Gerwyn said about this study:
A DNA plasmid and no amplification of samples oh goody now I wonder why they didn,t find anything?
Einstein defined insanity as doing the same thing time and time again and expecting the results to be different!
Now for my thoughts:
1) As I understand it - and correct me if I'm wrong - This study again used the reagent VP62 and only this reagent to find XMRV. They claim in their abstract that their assay had "100% specificity". But XMRV is a retrovirus and those tend to mutate a lot, especially if you're checking for it in China. So wouldn't 100% specificity for VP62 and only for it - as I understand their assays had (and again - please correct me if I'm wrong) - mean that if there was "XMRV" in those patients, but it has mutated just a tiny bit, and it still has 99.9% similarity to VP62, they wouldn't detect it?
I understand that VP62 was given to them by the WPI, ut I guess it was given to them a long time ago or with other intentions - cause Dr. Mikovits already said that using VP62, which is a clone and not from a clinical sample, and using samples that would detect nly such VP62's, is a major mistake.
Anyway, I guess that even Myra McClure would say that this study doesn't say anyhthing, because it used only PCR (and she said that she agrees with Dr. Ruscetti that PCR cannot be used as the single assay).

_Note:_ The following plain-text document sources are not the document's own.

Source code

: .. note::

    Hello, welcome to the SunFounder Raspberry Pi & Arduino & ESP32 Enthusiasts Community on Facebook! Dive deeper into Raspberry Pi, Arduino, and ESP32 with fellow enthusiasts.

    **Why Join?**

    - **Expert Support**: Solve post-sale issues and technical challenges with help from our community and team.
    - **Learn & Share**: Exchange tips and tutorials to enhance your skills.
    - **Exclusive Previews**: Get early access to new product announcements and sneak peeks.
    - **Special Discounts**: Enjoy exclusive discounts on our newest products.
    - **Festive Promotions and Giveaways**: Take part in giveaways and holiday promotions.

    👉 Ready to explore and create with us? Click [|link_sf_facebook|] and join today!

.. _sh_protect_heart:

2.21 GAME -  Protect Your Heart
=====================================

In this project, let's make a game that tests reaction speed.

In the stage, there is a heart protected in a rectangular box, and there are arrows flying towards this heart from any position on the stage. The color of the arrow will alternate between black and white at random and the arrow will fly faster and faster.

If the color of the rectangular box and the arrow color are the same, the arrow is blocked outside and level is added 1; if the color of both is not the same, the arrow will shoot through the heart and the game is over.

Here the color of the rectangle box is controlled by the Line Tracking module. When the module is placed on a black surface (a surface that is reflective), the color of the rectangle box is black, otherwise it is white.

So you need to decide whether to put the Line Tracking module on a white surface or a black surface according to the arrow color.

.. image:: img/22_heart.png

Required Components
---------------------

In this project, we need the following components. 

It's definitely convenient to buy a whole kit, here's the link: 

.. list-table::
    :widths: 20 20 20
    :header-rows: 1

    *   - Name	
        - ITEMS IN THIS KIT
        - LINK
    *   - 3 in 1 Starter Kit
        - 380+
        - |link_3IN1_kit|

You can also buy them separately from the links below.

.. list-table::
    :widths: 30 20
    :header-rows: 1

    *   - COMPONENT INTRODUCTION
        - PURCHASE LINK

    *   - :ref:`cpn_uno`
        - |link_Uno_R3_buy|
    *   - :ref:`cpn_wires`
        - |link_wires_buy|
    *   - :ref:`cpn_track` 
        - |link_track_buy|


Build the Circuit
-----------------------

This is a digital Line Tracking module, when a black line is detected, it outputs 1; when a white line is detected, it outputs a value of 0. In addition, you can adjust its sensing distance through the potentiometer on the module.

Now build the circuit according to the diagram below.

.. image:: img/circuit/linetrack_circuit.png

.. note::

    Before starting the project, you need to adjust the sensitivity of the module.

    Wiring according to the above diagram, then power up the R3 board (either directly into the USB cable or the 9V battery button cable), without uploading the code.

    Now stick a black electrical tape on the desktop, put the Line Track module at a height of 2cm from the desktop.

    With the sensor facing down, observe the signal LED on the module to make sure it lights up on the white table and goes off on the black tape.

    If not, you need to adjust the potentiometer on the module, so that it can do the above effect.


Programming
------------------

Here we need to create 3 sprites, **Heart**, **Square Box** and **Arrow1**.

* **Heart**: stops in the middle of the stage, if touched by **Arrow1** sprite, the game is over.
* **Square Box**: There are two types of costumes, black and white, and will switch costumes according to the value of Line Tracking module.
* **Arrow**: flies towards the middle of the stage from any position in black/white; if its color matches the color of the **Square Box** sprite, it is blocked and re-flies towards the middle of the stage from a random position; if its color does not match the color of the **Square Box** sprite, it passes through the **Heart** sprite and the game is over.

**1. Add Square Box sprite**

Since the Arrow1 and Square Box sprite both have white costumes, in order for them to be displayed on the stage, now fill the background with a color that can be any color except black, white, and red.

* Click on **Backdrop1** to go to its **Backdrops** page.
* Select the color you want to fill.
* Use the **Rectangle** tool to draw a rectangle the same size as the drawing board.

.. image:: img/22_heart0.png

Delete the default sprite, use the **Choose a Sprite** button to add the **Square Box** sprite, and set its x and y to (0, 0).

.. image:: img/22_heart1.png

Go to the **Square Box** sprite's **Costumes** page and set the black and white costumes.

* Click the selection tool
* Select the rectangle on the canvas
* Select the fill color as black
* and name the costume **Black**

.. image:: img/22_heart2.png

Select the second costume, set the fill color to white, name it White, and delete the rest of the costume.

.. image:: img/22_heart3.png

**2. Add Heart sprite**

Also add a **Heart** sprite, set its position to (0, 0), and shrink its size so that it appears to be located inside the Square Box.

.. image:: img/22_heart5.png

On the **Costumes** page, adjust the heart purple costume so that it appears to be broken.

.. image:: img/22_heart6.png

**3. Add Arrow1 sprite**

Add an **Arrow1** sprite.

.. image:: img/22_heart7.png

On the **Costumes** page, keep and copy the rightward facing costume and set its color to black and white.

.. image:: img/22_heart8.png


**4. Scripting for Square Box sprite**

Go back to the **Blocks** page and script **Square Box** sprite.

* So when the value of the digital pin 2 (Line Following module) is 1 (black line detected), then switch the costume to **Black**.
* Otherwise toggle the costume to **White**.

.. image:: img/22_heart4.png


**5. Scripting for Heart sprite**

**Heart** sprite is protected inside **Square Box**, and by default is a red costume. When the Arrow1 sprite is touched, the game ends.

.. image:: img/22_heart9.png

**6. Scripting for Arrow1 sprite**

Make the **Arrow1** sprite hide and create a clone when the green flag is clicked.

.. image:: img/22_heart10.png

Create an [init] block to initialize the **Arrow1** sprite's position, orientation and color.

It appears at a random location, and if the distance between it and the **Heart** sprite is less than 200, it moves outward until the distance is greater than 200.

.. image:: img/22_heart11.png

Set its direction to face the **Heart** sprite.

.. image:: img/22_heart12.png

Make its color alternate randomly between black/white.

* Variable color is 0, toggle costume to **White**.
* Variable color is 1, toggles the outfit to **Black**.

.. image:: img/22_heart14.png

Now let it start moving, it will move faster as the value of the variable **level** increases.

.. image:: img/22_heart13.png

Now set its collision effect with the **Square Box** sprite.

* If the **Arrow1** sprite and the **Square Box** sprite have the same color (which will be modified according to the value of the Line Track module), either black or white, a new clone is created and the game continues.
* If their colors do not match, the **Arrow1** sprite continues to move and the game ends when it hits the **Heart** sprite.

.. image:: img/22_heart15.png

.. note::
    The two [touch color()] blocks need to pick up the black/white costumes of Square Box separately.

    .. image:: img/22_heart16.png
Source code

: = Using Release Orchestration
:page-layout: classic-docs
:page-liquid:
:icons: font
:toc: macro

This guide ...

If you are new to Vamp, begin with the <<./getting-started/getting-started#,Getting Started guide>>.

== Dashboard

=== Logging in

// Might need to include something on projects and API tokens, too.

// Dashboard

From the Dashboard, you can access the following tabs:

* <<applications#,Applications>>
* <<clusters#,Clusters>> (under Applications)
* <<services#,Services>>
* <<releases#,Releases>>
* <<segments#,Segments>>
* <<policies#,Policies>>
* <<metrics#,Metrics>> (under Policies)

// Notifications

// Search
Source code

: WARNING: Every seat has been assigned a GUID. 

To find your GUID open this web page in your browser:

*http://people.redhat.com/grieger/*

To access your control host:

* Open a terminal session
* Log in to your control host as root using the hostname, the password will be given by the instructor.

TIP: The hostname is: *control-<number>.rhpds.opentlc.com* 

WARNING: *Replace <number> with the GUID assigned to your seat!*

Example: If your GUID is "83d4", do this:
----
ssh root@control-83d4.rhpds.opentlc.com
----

2) Not that I think that it would explain the complete absence of XMRV - But again they used the Fukuda criteria alone, without using the Canadian Consensus Criteria.
I wonder what the publication of this stupid study says about the quality of the journal "Virology". Anyway, this study is another study that doesn't tell us anything. Anything! It could be that 63 of these 65 patients were actually carriers of XMRV of other MLV-related viruses, and it could be that none of them had it. This study says nothing. Again.